» Provided text:

::::::::::

The memorial, located in the Wyoming Veterans Memorial Park east of Cody, consists of four parts: a pillar topped by a brass eagle on a globe, two black-marble maps of the Atlantic and Pacific war theaters and a long, red wall with black-marble …
With the exception of freshly-laid sod, there was little indication during the Wyoming World War II Veterans Memorial unveiling on Aug. 15 of the frenzied activity that took place there a few days earlier.
The memorial, located in the Wyoming Veterans Memorial Park east of Cody, consists of four parts: a pillar topped by a brass eagle on a globe, two black-marble maps of the Atlantic and Pacific war theaters and a long, red wall with black-marble plaques engraved with the names of Wyoming servicemen who gave their lives for their country during the war.
In front of the memorial is a flag pole displaying a large U.S. flag.
The entire site around the memorial is landscaped artfully with sidewalks, gravel, grass and plants.
But “a week ago, there was nothing here,” Gov. Dave Freudenthal told those gathered for the unveiling.
That wasn't the way things had been planned. Cody veteran Buck Wilkerson, who spearheaded the year-long project to create the memorial and raise the money to pay for it, said the red wall with names of servicemen who were killed was built over the weekend of Aug. 8.
The other sections had been scheduled to arrive in Cody on Aug. 1, in plenty of time to put everything together for the unveiling, despite earlier delays caused by bad weather.
“We were ready for it, pretty much planning for it to be there on the first of August, and thought that would give us adequate time to get it up and get everything done,” Wilkerson said.
“Then, about two days before Aug. 1, they let us know (the memorial wouldn't be here until the 10th.”
The Aug. 15 unveiling had been set several months earlier to coincide with Victory-Japan Day, on which the Japanese surrendered in 1945, ending the long war.
Organizers had no intention of changing the unveiling date, so, after the initial shock wore off, they began planning how to do what seemed nearly impossible: Set up three pieces of the monument and complete the landscaping in less than five days.
“We got ourselves organized and everything we needed to put it together available for the 10th,” he said. “On that Monday, we had the monument company working, the curbing company working on landscaping, stonemasons, irrigation people — about seven different subcontractors working from Monday to Wednesday.
“On Monday (Aug. 10), at 9 a.m., there was nothing there. On Wednesday (Aug. 12), at 6 p.m., they were all standing, and everything was done.”
Wilkerson gave much of the credit for that accomplishment to Bob Davidson, who managed construction on the monument, and to his “right-hand man,” Chuck Eicher.
“Whatever came up, (Eicher) was always there to help,” he said. “He had a lot of personal time in, as did Bob and I.”
Wilkerson said the overall success of the memorial project was due to $200,000 in state funding, as well as the support and concerted efforts of people in the northern Big Horn Basin.
The additional money, time and materials donated locally, when added to the state appropriation, made it possible to have the maps engraved on black granite that was quarried in India, glazed in China and shipped to Vermont for processing.
“We liked that better than anything we saw,” Wilkerson said. “We said, ‘Even though it's more expensive, they deserve it — so let's do it.' And it worked.”
Freudenthal recognized the organizers and workers during the unveiling ceremony.
“They took state money and stretched it,” he said. “You don't see that too often.”

::::::::::

» Work instruction A: In the memorial article, what sits on top of the memorial's pillar?
» Work instruction B: Repeat the stretch of the memorial article from "The entire site" through "for the unveiling.".
The entries after the memorial article are separate material with no connection to it.

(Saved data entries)
::::::::::

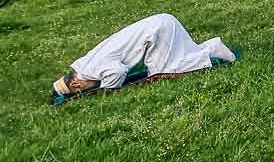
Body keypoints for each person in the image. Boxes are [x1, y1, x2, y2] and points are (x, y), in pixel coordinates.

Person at [53, 13, 235, 99]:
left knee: (168, 71)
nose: (84, 90)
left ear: (76, 83)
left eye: (79, 90)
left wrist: (107, 92)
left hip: (159, 31)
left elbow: (117, 71)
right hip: (160, 24)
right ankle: (211, 48)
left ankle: (214, 49)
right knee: (178, 57)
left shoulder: (91, 68)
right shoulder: (87, 63)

::::::::::

» Answer A: A brass eagle on a globe.

» Answer B:
The entire site around the memorial is landscaped artfully with sidewalks, gravel, grass and plants.
But “a week ago, there was nothing here,” Gov. Dave Freudenthal told those gathered for the unveiling.